So, they are not developers but for me EVERYBODY SHOULD LEARN HOW TO WRITE SOME CODE and obviously WRITE HTML CODE !
One of my students asked “What is sanitization ?” , I explained them what is about and how important can be in a real world project and the difference between sanitize and validate a user input.
- Sanitizing will remove any illegal character from the data.
- Validating will determine if the data is in proper form.
I would like to share with you the definition of the word:
verb (used with object), sanitized, sanitizing.
1. to free from dirt, germs, etc., as by cleaning or sterilizing.
2. to make less offensive by eliminating anything unwholesome, objectionable, incriminating, etc.:
to sanitize a document before releasing it to the press.

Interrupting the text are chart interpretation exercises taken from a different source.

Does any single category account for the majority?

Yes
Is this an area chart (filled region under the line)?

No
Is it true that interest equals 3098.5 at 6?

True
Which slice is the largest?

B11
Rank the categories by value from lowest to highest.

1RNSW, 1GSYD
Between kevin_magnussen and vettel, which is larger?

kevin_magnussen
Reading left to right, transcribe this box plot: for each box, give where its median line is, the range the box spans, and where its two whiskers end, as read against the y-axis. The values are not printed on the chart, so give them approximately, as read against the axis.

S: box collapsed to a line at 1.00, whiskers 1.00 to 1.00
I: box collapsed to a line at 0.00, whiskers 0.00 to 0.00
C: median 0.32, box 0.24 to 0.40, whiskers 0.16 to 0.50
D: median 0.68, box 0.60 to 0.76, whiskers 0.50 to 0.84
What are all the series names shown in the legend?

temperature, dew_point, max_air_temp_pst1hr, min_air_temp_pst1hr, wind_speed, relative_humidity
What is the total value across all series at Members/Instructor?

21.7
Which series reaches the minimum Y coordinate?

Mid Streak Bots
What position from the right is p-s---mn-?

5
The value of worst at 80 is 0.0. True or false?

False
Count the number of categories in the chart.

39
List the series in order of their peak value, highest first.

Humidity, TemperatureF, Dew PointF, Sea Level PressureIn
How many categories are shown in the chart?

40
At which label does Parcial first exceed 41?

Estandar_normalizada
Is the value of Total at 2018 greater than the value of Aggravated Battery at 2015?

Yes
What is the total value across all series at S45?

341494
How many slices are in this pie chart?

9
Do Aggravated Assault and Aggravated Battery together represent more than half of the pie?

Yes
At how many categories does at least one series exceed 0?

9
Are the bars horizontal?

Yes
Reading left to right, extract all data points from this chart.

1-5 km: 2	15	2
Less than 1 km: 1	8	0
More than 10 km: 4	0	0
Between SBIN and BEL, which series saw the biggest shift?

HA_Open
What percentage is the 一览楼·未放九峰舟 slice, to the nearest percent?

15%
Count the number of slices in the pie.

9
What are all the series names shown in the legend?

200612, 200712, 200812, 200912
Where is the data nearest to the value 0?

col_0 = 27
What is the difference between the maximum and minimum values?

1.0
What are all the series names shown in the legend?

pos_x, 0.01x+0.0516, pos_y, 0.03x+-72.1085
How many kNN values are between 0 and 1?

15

In real world sanitize is to “clean” anything from “bad things”. In computer sciences it means the same thing. Mostly for security purposes, we protect the system from malicious data.
For example, a user can type anything in an input form and submit it. the input value is a valid form but in the server side it can be dangerous. It might be a malicious escape codes, such as with SQL injection apply to checking the validity of a field, where it can return an error to the user.
Writing a post in a blog can be a good example for us. The user enters some HTML code or via a WYSIWYG editor and we store it in the database and then we show it. So, what if the user copy and past some code from the internet and contains a <script> tag that contains some malicious code ? For this case, we do a HTML sanitization.
HTML sanitization is the process of examining an HTML document and producing a new HTML document that preserves only whatever tags are designated “safe” and desired. HTML sanitization can be used to protect against cross-site scripting (XSS) attacks by sanitizing any HTML code submitted by a user.
Basic tags for changing fonts are often allowed, such as
<strong>while more advanced tags such as
<link>are removed by the sanitization process. Also potentially dangerous attributes such as the
onclickattribute are removed in order to prevent malicious code from being injected.
Depending on the context, sanitization will take on a few different forms. Could be as simple as removing vulgarities & odd symbols from text to removing SQL injection attempts and other malicious code intrusion attempts.
Never trust a user entry, it’s a very naive approach. Always, validate the forms and check it in frontend as well backend. Sanitize data and URLs is a MUST.